Prompt: What you return should be every line below, word for word, and none of the images.

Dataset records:

- - - -

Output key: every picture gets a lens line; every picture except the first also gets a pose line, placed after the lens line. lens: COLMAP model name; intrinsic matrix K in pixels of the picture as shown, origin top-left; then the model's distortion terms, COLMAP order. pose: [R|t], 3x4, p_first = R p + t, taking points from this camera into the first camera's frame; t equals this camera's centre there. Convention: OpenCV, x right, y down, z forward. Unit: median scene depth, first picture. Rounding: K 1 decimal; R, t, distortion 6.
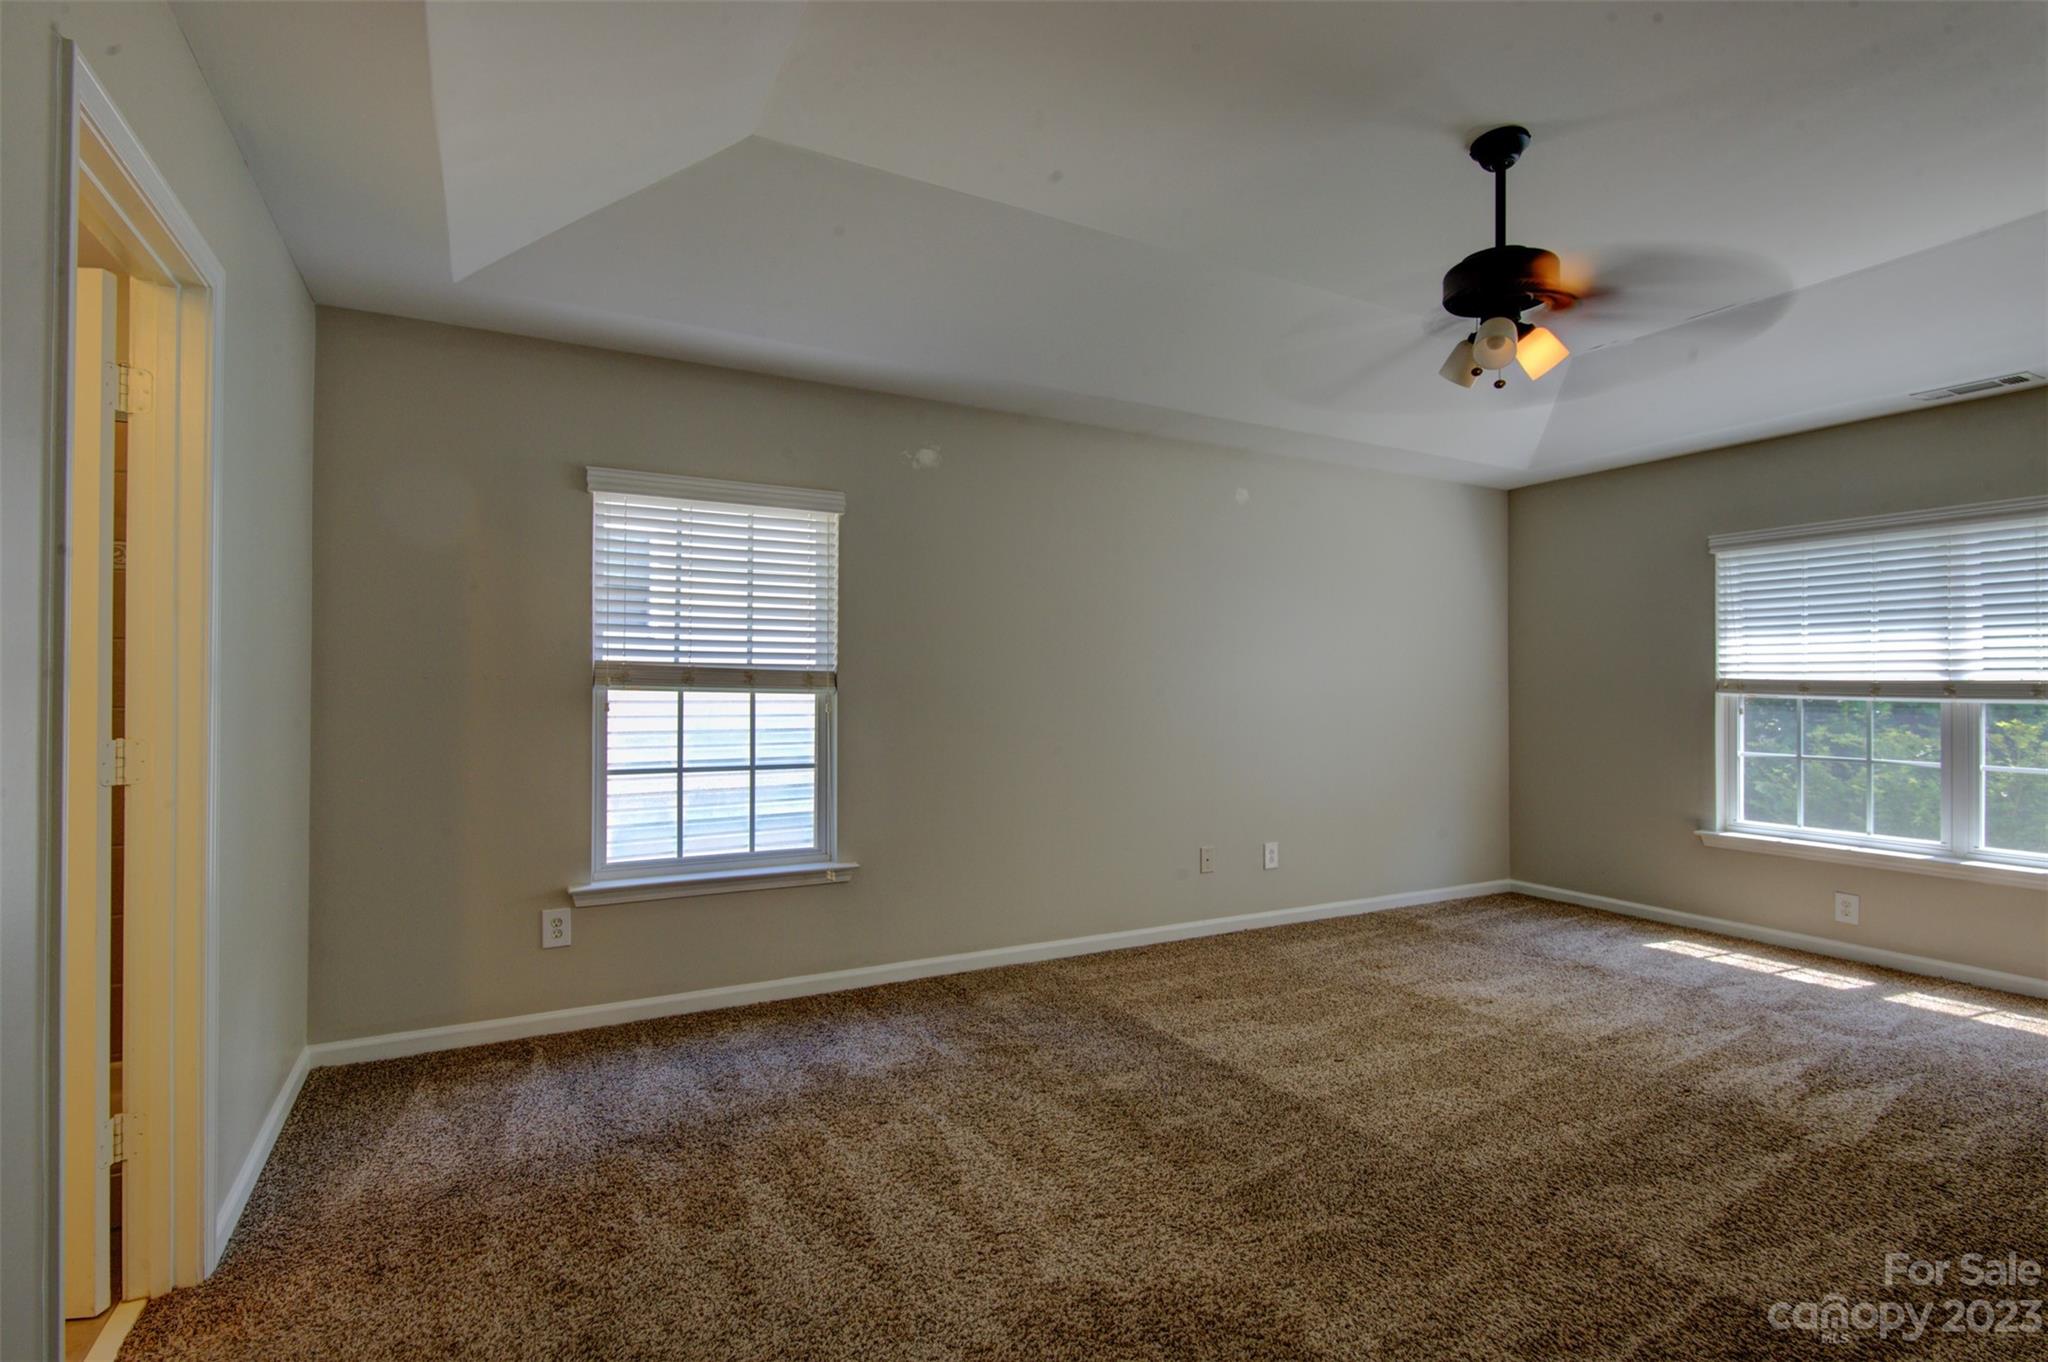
lens RADIAL K [[972.8, 0, 1024.0], [0, 972.8, 681.0], [0, 0, 1]] dist [0.006089, -0.007886]
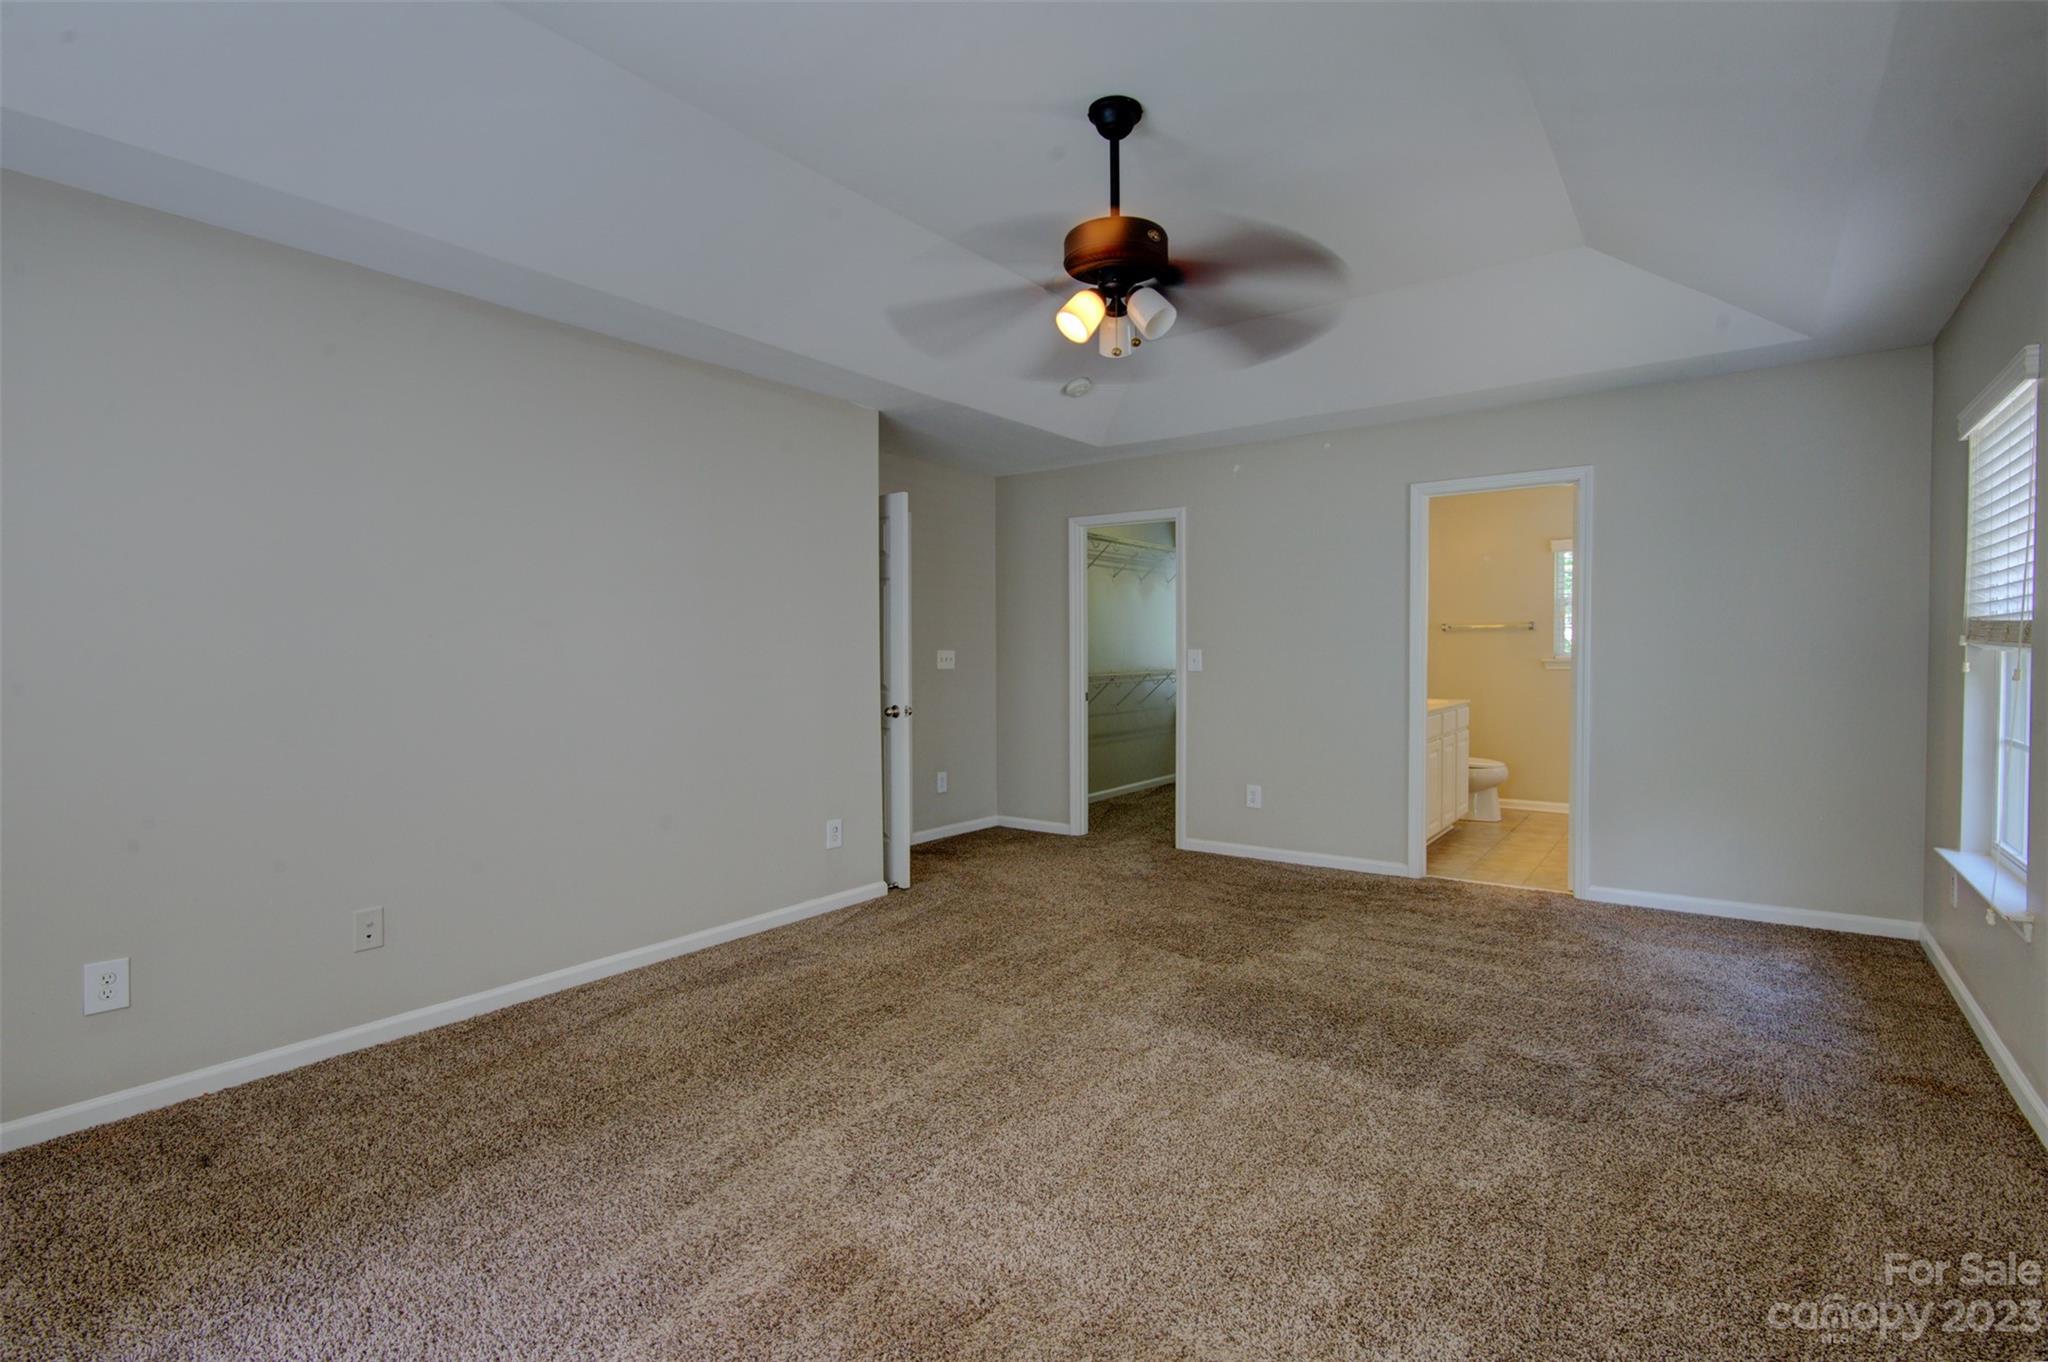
lens RADIAL K [[954.2, 0, 1025.0], [0, 954.2, 677.5], [0, 0, 1]] dist [0.011643, -0.008783]
pose [[-0.892163, 0.009985, -0.451604, 0.728250], [0.000996, 0.999797, 0.020137, 0.015934], [0.451713, 0.017516, -0.891991, 1.291313]]
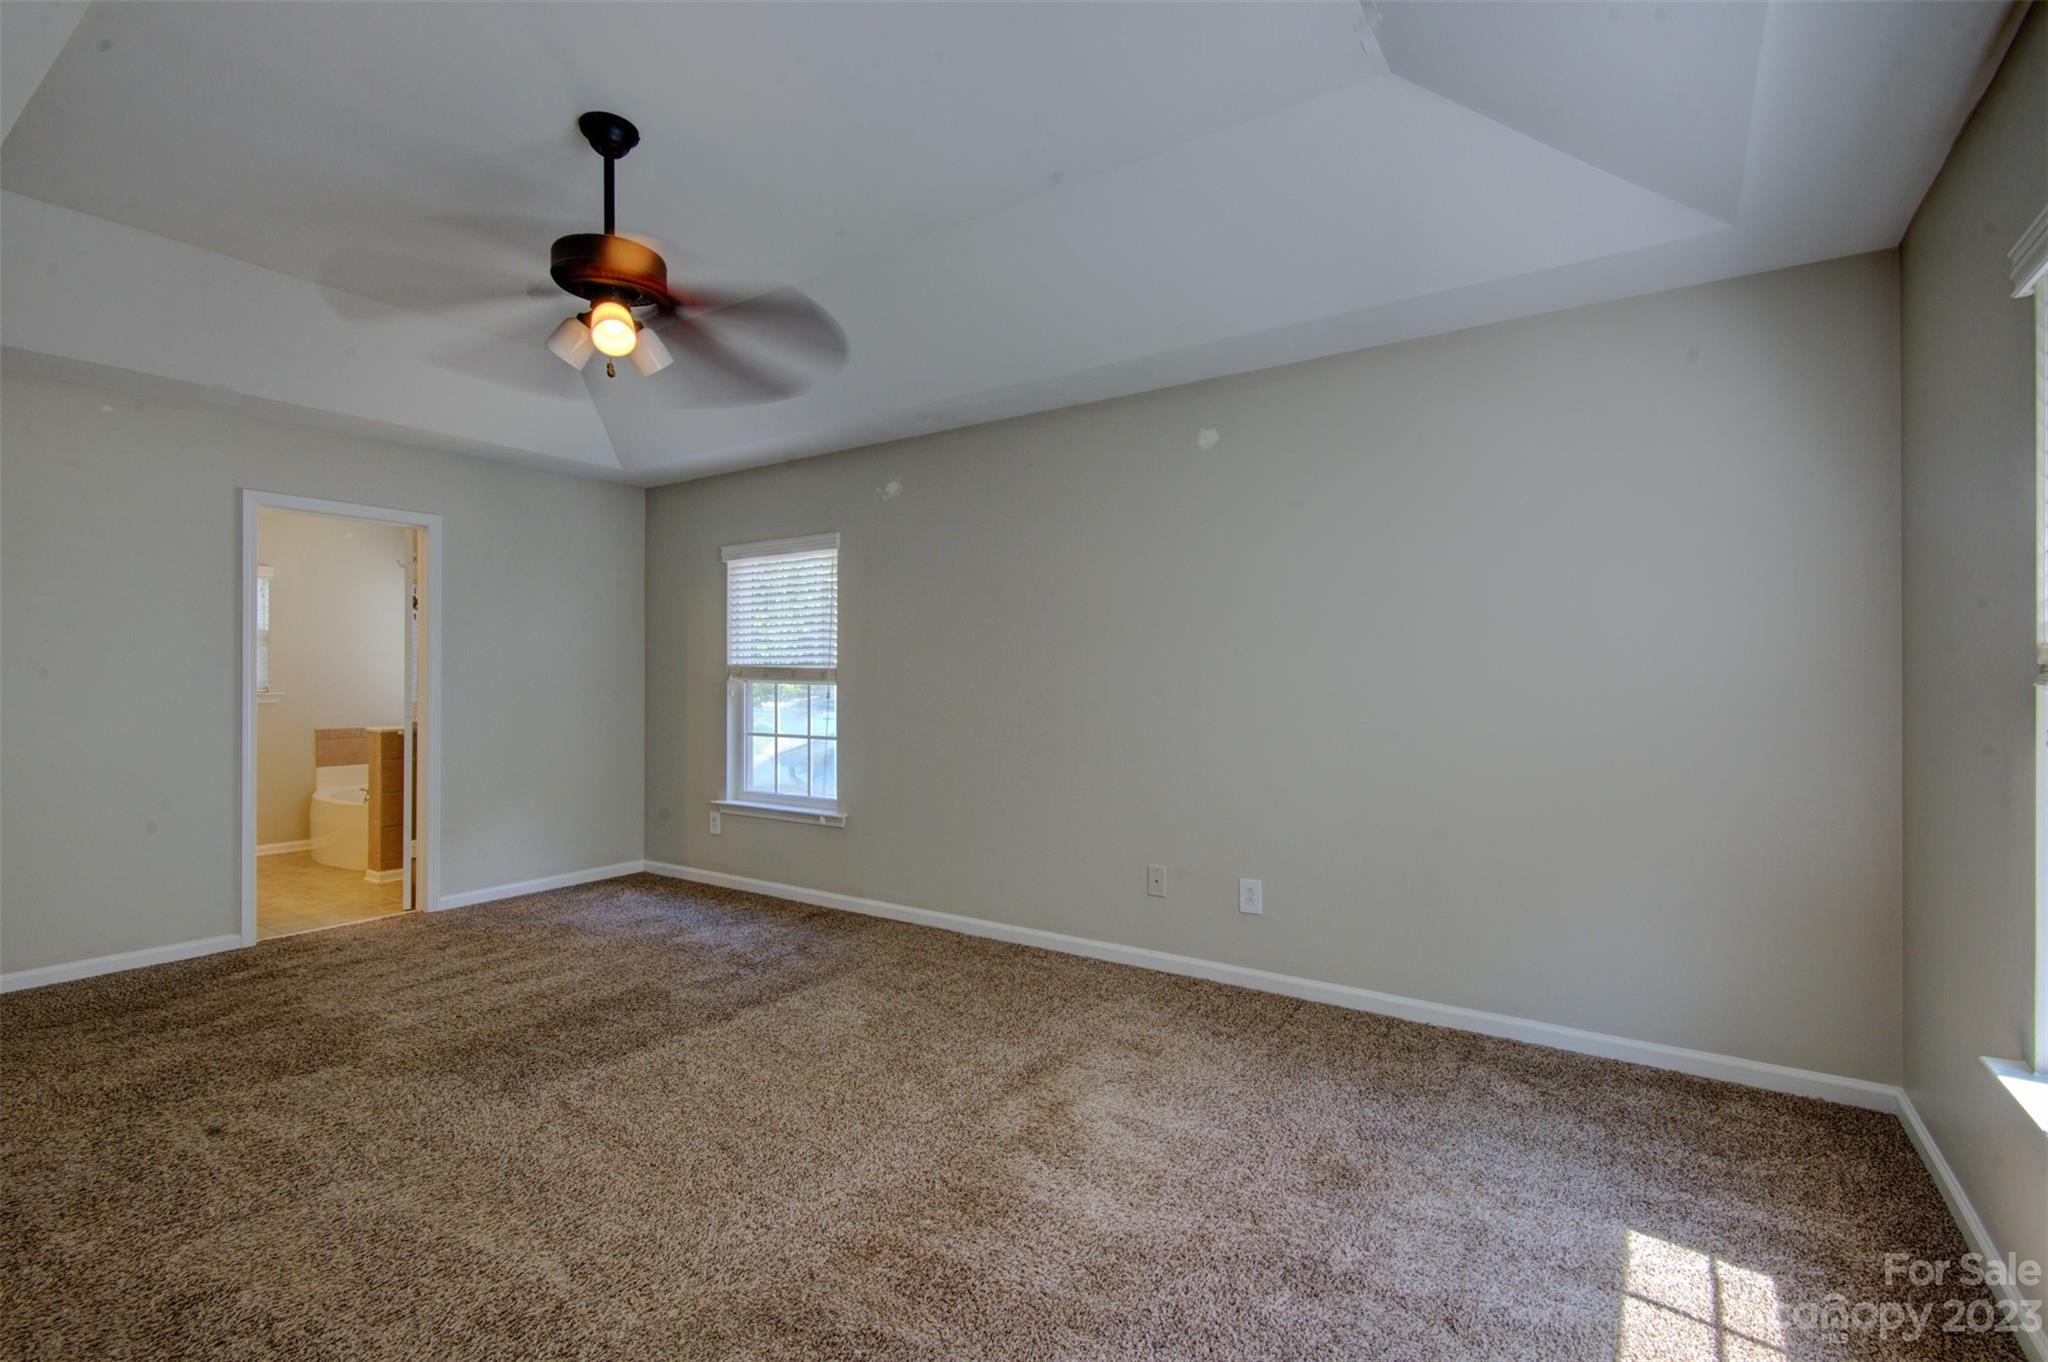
lens RADIAL K [[925.1, 0, 1024.0], [0, 925.1, 681.0], [0, 0, 1]] dist [0.003426, -0.005773]
pose [[0.460781, -0.005245, -0.887498, 1.071703], [0.008674, 0.999961, -0.001407, 0.012237], [0.887472, -0.007050, 0.460809, 0.662821]]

- - - -

Your response:
Output key: every picture gets a lens line; every picture except the first also gets a pose line, placed after the lens line. lens: COLMAP model name; intrinsic matrix K in pixels of the picture as shown, origin top-left; then the model's distortion terms, COLMAP order. pose: [R|t], 3x4, p_first = R p + t, taking points from this camera into the first camera's frame; t equals this camera's centre there. Convention: OpenCV, x right, y down, z forward. Unit: median scene depth, first picture. Rounding: K 1 decimal; R, t, distortion 6.
lens RADIAL K [[972.8, 0, 1024.0], [0, 972.8, 681.0], [0, 0, 1]] dist [0.006089, -0.007886]
lens RADIAL K [[954.2, 0, 1025.0], [0, 954.2, 677.5], [0, 0, 1]] dist [0.011643, -0.008783]
pose [[-0.892163, 0.009985, -0.451604, 0.728250], [0.000996, 0.999797, 0.020137, 0.015934], [0.451713, 0.017516, -0.891991, 1.291313]]
lens RADIAL K [[925.1, 0, 1024.0], [0, 925.1, 681.0], [0, 0, 1]] dist [0.003426, -0.005773]
pose [[0.460781, -0.005245, -0.887498, 1.071703], [0.008674, 0.999961, -0.001407, 0.012237], [0.887472, -0.007050, 0.460809, 0.662821]]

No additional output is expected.